Exercise brief: Copy everything in the records below from the line containing "island: Greater Antilles" down to the line containing "name author: (Jacq.) Vahl", keeping both of those lines.

** BEGIN **

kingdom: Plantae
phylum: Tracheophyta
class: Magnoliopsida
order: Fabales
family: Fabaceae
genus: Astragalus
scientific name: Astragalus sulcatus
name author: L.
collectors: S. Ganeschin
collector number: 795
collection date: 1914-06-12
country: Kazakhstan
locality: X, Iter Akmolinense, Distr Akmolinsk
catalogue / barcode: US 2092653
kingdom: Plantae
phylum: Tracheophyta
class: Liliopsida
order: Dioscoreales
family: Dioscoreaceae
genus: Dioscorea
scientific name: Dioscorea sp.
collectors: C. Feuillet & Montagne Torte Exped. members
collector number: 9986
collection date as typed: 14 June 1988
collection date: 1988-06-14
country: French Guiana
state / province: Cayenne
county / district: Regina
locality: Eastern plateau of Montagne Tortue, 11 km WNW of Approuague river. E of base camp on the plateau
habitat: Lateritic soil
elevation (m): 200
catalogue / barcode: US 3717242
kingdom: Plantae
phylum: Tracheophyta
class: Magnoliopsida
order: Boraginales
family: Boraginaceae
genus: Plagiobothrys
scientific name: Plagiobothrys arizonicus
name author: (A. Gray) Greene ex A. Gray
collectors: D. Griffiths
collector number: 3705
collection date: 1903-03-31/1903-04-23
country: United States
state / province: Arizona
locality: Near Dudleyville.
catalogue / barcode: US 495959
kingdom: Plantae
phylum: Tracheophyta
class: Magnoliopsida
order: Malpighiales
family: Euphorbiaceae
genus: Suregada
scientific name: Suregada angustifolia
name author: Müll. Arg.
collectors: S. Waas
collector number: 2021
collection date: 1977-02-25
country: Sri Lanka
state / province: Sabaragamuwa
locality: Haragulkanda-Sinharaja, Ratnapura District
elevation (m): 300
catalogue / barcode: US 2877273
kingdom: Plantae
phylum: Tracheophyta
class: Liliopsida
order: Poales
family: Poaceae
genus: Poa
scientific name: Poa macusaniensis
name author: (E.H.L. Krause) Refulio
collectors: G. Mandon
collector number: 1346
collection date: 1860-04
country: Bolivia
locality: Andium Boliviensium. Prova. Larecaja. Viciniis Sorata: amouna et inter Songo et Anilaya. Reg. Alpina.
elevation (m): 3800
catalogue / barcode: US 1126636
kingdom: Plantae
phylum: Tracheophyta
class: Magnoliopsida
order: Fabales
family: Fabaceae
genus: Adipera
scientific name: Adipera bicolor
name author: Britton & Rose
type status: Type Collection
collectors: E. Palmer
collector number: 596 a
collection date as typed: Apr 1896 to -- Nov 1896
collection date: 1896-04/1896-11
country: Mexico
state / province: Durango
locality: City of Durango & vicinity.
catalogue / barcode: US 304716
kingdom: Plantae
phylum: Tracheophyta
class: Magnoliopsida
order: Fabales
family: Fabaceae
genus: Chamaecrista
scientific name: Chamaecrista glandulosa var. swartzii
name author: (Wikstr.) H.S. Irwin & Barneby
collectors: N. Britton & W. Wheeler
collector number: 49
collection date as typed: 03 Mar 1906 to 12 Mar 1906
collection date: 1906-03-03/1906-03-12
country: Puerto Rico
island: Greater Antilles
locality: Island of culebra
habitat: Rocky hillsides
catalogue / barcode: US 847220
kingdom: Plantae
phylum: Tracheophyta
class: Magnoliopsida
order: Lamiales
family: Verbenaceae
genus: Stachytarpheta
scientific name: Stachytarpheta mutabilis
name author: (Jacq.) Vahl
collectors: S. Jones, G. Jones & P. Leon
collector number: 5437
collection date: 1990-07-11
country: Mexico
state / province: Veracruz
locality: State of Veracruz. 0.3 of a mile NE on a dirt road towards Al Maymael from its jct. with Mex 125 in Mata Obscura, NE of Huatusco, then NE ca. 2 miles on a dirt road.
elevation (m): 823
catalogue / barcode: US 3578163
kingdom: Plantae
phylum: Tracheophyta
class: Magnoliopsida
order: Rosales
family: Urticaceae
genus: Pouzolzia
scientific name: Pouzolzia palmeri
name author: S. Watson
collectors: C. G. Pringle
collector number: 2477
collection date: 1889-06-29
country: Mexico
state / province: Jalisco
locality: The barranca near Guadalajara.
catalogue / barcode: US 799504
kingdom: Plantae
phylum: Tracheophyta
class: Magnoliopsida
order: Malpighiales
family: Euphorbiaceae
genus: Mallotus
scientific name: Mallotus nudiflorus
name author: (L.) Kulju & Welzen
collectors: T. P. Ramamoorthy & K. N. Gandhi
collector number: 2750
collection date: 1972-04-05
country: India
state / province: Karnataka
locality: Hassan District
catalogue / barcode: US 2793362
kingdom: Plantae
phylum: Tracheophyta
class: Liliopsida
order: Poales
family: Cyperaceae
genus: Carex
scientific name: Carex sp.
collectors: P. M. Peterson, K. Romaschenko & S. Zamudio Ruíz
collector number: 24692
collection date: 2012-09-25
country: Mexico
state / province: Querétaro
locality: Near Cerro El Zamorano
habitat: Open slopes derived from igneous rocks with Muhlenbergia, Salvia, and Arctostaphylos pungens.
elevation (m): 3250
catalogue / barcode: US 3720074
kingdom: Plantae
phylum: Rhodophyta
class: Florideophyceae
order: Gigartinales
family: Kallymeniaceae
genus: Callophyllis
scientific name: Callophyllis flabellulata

** END **

The reply:
island: Greater Antilles
locality: Island of culebra
habitat: Rocky hillsides
catalogue / barcode: US 847220
kingdom: Plantae
phylum: Tracheophyta
class: Magnoliopsida
order: Lamiales
family: Verbenaceae
genus: Stachytarpheta
scientific name: Stachytarpheta mutabilis
name author: (Jacq.) Vahl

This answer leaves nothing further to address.